When copying the records below, keep every word as it is and drop the images.

● Records drawn from a dataset:
##############################

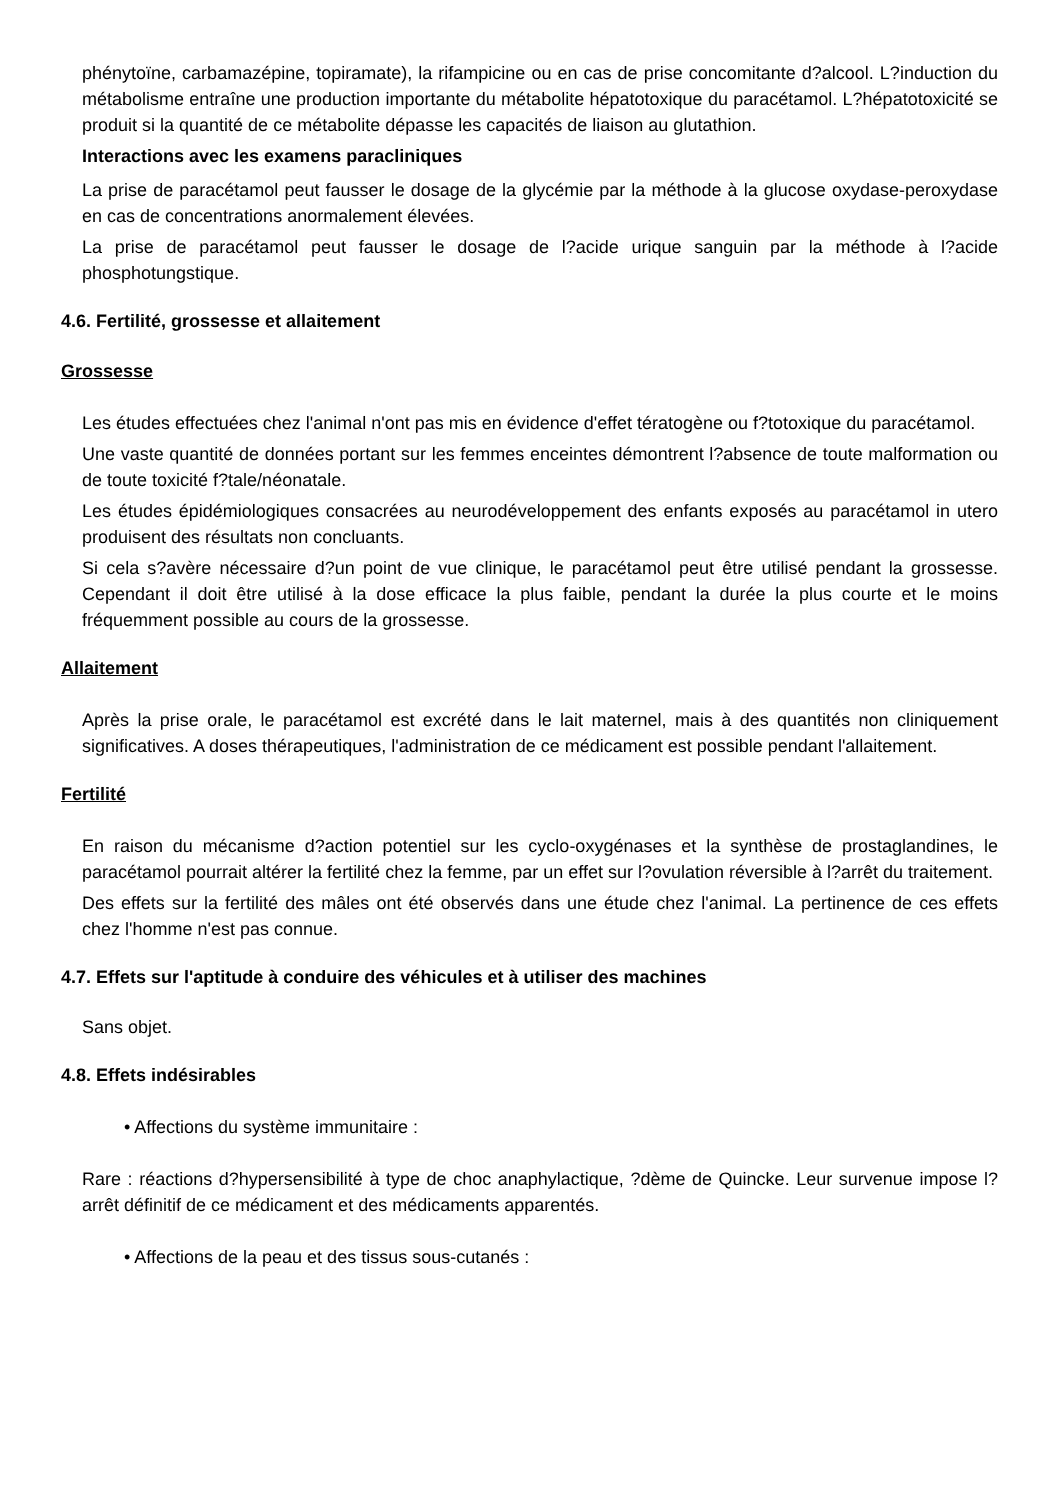phénytoïne, carbamazépine, topiramate), la rifampicine ou en cas de prise concomitante d?alcool. L?induction du métabolisme entraîne une production importante du métabolite hépatotoxique du paracétamol. L?hépatotoxicité se produit si la quantité de ce métabolite dépasse les capacités de liaison au glutathion.
Interactions avec les examens paracliniques
La prise de paracétamol peut fausser le dosage de la glycémie par la méthode à la glucose oxydase-peroxydase en cas de concentrations anormalement élevées.
La prise de paracétamol peut fausser le dosage de l?acide urique sanguin par la méthode à l?acide phosphotungstique.
4.6. Fertilité, grossesse et allaitement
Grossesse
Les études effectuées chez l'animal n'ont pas mis en évidence d'effet tératogène ou f?totoxique du paracétamol.
Une vaste quantité de données portant sur les femmes enceintes démontrent l?absence de toute malformation ou de toute toxicité f?tale/néonatale.
Les études épidémiologiques consacrées au neurodéveloppement des enfants exposés au paracétamol in utero produisent des résultats non concluants.
Si cela s?avère nécessaire d?un point de vue clinique, le paracétamol peut être utilisé pendant la grossesse. Cependant il doit être utilisé à la dose efficace la plus faible, pendant la durée la plus courte et le moins fréquemment possible au cours de la grossesse.
Allaitement
Après la prise orale, le paracétamol est excrété dans le lait maternel, mais à des quantités non cliniquement significatives. A doses thérapeutiques, l'administration de ce médicament est possible pendant l'allaitement.
Fertilité
En raison du mécanisme d?action potentiel sur les cyclo-oxygénases et la synthèse de prostaglandines, le paracétamol pourrait altérer la fertilité chez la femme, par un effet sur l?ovulation réversible à l?arrêt du traitement.
Des effets sur la fertilité des mâles ont été observés dans une étude chez l'animal. La pertinence de ces effets chez l'homme n'est pas connue.
4.7. Effets sur l'aptitude à conduire des véhicules et à utiliser des machines
Sans objet.
4.8. Effets indésirables
• Affections du système immunitaire :
Rare : réactions d?hypersensibilité à type de choc anaphylactique, ?dème de Quincke. Leur survenue impose l?arrêt définitif de ce médicament et des médicaments apparentés.
• Affections de la peau et des tissus sous-cutanés :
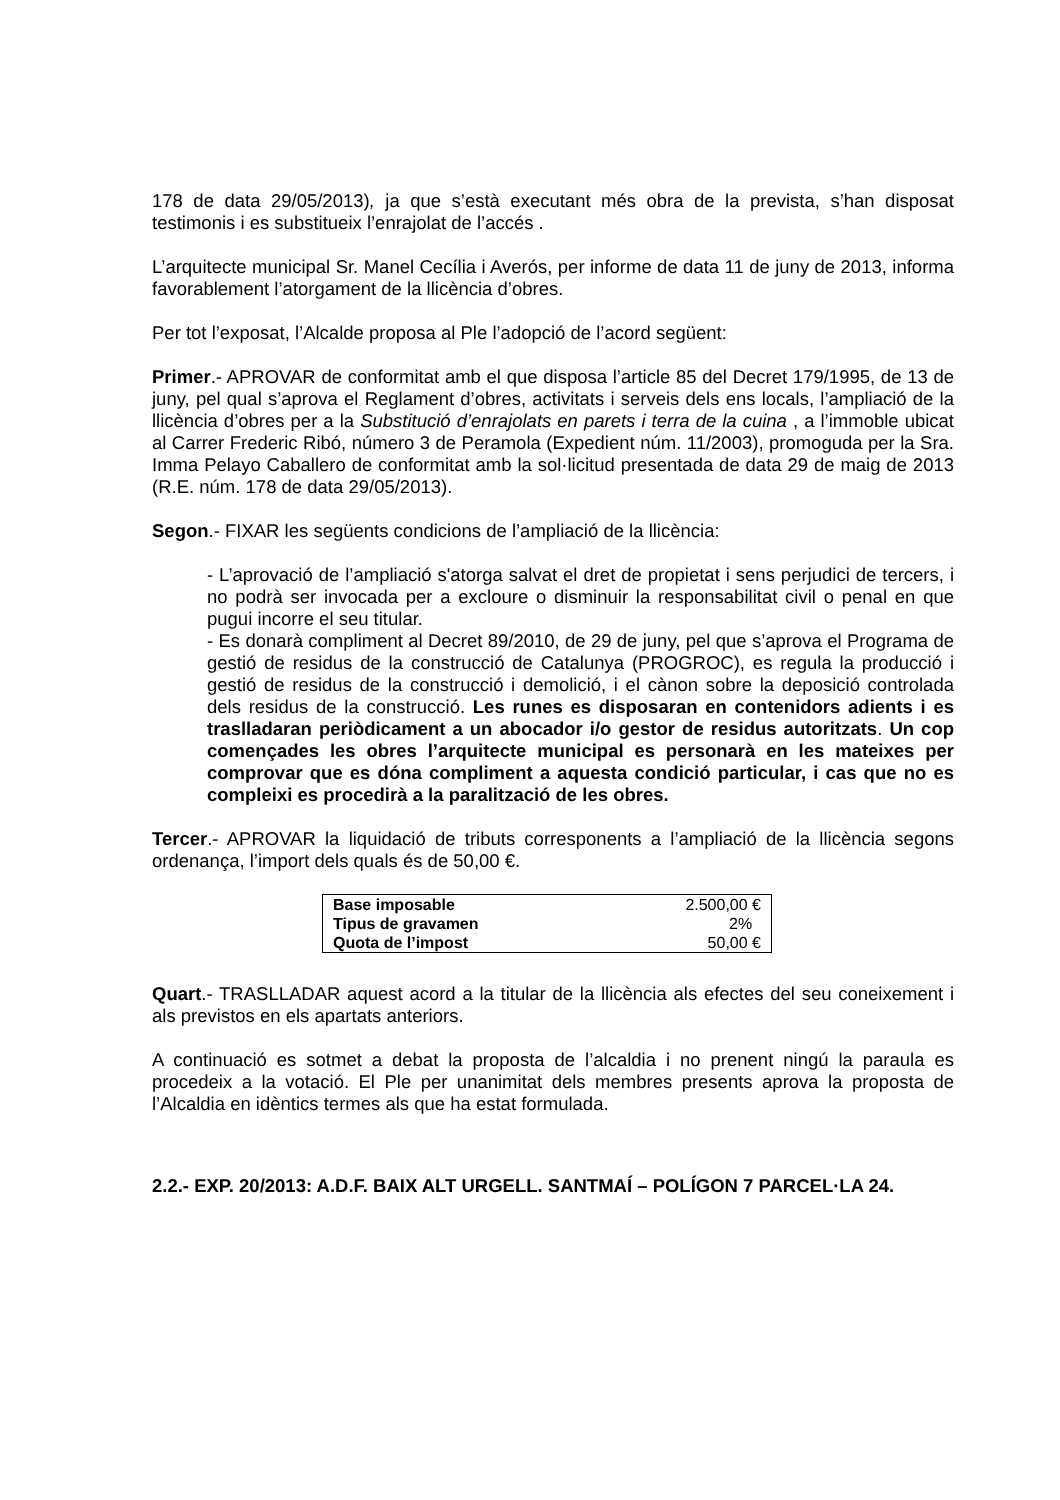178 de data 29/05/2013), ja que s’està executant més obra de la prevista, s’han disposat testimonis i es substitueix l’enrajolat de l’accés .
L’arquitecte municipal Sr. Manel Cecília i Averós, per informe de data 11 de juny de 2013, informa favorablement l’atorgament de la llicència d’obres.
Per tot l’exposat, l’Alcalde proposa al Ple l’adopció de l’acord següent:
Primer.- APROVAR de conformitat amb el que disposa l’article 85 del Decret 179/1995, de 13 de juny, pel qual s’aprova el Reglament d’obres, activitats i serveis dels ens locals, l’ampliació de la llicència d’obres per a la Substitució d’enrajolats en parets i terra de la cuina , a l’immoble ubicat al Carrer Frederic Ribó, número 3 de Peramola (Expedient núm. 11/2003), promoguda per la Sra. Imma Pelayo Caballero de conformitat amb la sol·licitud presentada de data 29 de maig de 2013 (R.E. núm. 178 de data 29/05/2013).
Segon.- FIXAR les següents condicions de l’ampliació de la llicència:
- L’aprovació de l’ampliació s'atorga salvat el dret de propietat i sens perjudici de tercers, i no podrà ser invocada per a excloure o disminuir la responsabilitat civil o penal en que pugui incorre el seu titular.
- Es donarà compliment al Decret 89/2010, de 29 de juny, pel que s’aprova el Programa de gestió de residus de la construcció de Catalunya (PROGROC), es regula la producció i gestió de residus de la construcció i demolició, i el cànon sobre la deposició controlada dels residus de la construcció. Les runes es disposaran en contenidors adients i es traslladaran periòdicament a un abocador i/o gestor de residus autoritzats. Un cop començades les obres l’arquitecte municipal es personarà en les mateixes per comprovar que es dóna compliment a aquesta condició particular, i cas que no es compleixi es procedirà a la paralització de les obres.
Tercer.- APROVAR la liquidació de tributs corresponents a l’ampliació de la llicència segons ordenança, l’import dels quals és de 50,00 €.
| Base imposable | 2.500,00 € |
| Tipus de gravamen | 2% |
| Quota de l’impost | 50,00 € |
Quart.- TRASLLADAR aquest acord a la titular de la llicència als efectes del seu coneixement i als previstos en els apartats anteriors.
A continuació es sotmet a debat la proposta de l’alcaldia i no prenent ningú la paraula es procedeix a la votació. El Ple per unanimitat dels membres presents aprova la proposta de l’Alcaldia en idèntics termes als que ha estat formulada.
2.2.- EXP. 20/2013: A.D.F. BAIX ALT URGELL. SANTMAÍ – POLÍGON 7 PARCEL·LA 24.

##############################

● SOLUTION:
phénytoïne, carbamazépine, topiramate), la rifampicine ou en cas de prise concomitante d?alcool. L?induction du métabolisme entraîne une production importante du métabolite hépatotoxique du paracétamol. L?hépatotoxicité se produit si la quantité de ce métabolite dépasse les capacités de liaison au glutathion.
Interactions avec les examens paracliniques
La prise de paracétamol peut fausser le dosage de la glycémie par la méthode à la glucose oxydase-peroxydase en cas de concentrations anormalement élevées.
La prise de paracétamol peut fausser le dosage de l?acide urique sanguin par la méthode à l?acide phosphotungstique.
4.6. Fertilité, grossesse et allaitement
Grossesse
Les études effectuées chez l'animal n'ont pas mis en évidence d'effet tératogène ou f?totoxique du paracétamol.
Une vaste quantité de données portant sur les femmes enceintes démontrent l?absence de toute malformation ou de toute toxicité f?tale/néonatale.
Les études épidémiologiques consacrées au neurodéveloppement des enfants exposés au paracétamol in utero produisent des résultats non concluants.
Si cela s?avère nécessaire d?un point de vue clinique, le paracétamol peut être utilisé pendant la grossesse. Cependant il doit être utilisé à la dose efficace la plus faible, pendant la durée la plus courte et le moins fréquemment possible au cours de la grossesse.
Allaitement
Après la prise orale, le paracétamol est excrété dans le lait maternel, mais à des quantités non cliniquement significatives. A doses thérapeutiques, l'administration de ce médicament est possible pendant l'allaitement.
Fertilité
En raison du mécanisme d?action potentiel sur les cyclo-oxygénases et la synthèse de prostaglandines, le paracétamol pourrait altérer la fertilité chez la femme, par un effet sur l?ovulation réversible à l?arrêt du traitement.
Des effets sur la fertilité des mâles ont été observés dans une étude chez l'animal. La pertinence de ces effets chez l'homme n'est pas connue.
4.7. Effets sur l'aptitude à conduire des véhicules et à utiliser des machines
Sans objet.
4.8. Effets indésirables
• Affections du système immunitaire :
Rare : réactions d?hypersensibilité à type de choc anaphylactique, ?dème de Quincke. Leur survenue impose l?arrêt définitif de ce médicament et des médicaments apparentés.
• Affections de la peau et des tissus sous-cutanés :
178 de data 29/05/2013), ja que s’està executant més obra de la prevista, s’han disposat testimonis i es substitueix l’enrajolat de l’accés .
L’arquitecte municipal Sr. Manel Cecília i Averós, per informe de data 11 de juny de 2013, informa favorablement l’atorgament de la llicència d’obres.
Per tot l’exposat, l’Alcalde proposa al Ple l’adopció de l’acord següent:
Primer.- APROVAR de conformitat amb el que disposa l’article 85 del Decret 179/1995, de 13 de juny, pel qual s’aprova el Reglament d’obres, activitats i serveis dels ens locals, l’ampliació de la llicència d’obres per a la Substitució d’enrajolats en parets i terra de la cuina , a l’immoble ubicat al Carrer Frederic Ribó, número 3 de Peramola (Expedient núm. 11/2003), promoguda per la Sra. Imma Pelayo Caballero de conformitat amb la sol·licitud presentada de data 29 de maig de 2013 (R.E. núm. 178 de data 29/05/2013).
Segon.- FIXAR les següents condicions de l’ampliació de la llicència:
- L’aprovació de l’ampliació s'atorga salvat el dret de propietat i sens perjudici de tercers, i no podrà ser invocada per a excloure o disminuir la responsabilitat civil o penal en que pugui incorre el seu titular.
- Es donarà compliment al Decret 89/2010, de 29 de juny, pel que s’aprova el Programa de gestió de residus de la construcció de Catalunya (PROGROC), es regula la producció i gestió de residus de la construcció i demolició, i el cànon sobre la deposició controlada dels residus de la construcció. Les runes es disposaran en contenidors adients i es traslladaran periòdicament a un abocador i/o gestor de residus autoritzats. Un cop començades les obres l’arquitecte municipal es personarà en les mateixes per comprovar que es dóna compliment a aquesta condició particular, i cas que no es compleixi es procedirà a la paralització de les obres.
Tercer.- APROVAR la liquidació de tributs corresponents a l’ampliació de la llicència segons ordenança, l’import dels quals és de 50,00 €.
| Base imposable | 2.500,00 € |
| Tipus de gravamen | 2% |
| Quota de l’impost | 50,00 € |
Quart.- TRASLLADAR aquest acord a la titular de la llicència als efectes del seu coneixement i als previstos en els apartats anteriors.
A continuació es sotmet a debat la proposta de l’alcaldia i no prenent ningú la paraula es procedeix a la votació. El Ple per unanimitat dels membres presents aprova la proposta de l’Alcaldia en idèntics termes als que ha estat formulada.
2.2.- EXP. 20/2013: A.D.F. BAIX ALT URGELL. SANTMAÍ – POLÍGON 7 PARCEL·LA 24.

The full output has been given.